Extracted records
:::::

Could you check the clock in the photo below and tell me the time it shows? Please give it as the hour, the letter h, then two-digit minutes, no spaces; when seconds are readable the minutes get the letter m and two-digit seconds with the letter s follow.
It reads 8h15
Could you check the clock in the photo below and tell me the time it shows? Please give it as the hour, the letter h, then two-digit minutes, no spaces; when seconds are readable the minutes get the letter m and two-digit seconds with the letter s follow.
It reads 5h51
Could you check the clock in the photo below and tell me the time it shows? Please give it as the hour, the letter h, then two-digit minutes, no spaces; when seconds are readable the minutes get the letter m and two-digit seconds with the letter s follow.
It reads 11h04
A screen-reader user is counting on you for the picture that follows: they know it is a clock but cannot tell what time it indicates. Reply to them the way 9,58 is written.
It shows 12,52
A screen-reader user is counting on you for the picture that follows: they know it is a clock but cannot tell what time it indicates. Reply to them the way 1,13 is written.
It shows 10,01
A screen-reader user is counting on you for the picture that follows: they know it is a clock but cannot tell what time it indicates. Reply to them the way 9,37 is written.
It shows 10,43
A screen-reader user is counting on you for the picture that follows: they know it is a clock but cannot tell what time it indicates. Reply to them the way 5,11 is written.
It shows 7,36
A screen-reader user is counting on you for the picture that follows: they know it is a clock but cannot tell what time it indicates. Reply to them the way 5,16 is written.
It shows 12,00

:::::

:: Work to do ::
Copy everything from the line containing "5,11 is written." down to the end of the material, substituting "relying on" for "counting on" and leaving the rest unchanged.

:: Problem solution ::
A screen-reader user is relying on you for the picture that follows: they know it is a clock but cannot tell what time it indicates. Reply to them the way 5,11 is written.
It shows 7,36
A screen-reader user is relying on you for the picture that follows: they know it is a clock but cannot tell what time it indicates. Reply to them the way 5,16 is written.
It shows 12,00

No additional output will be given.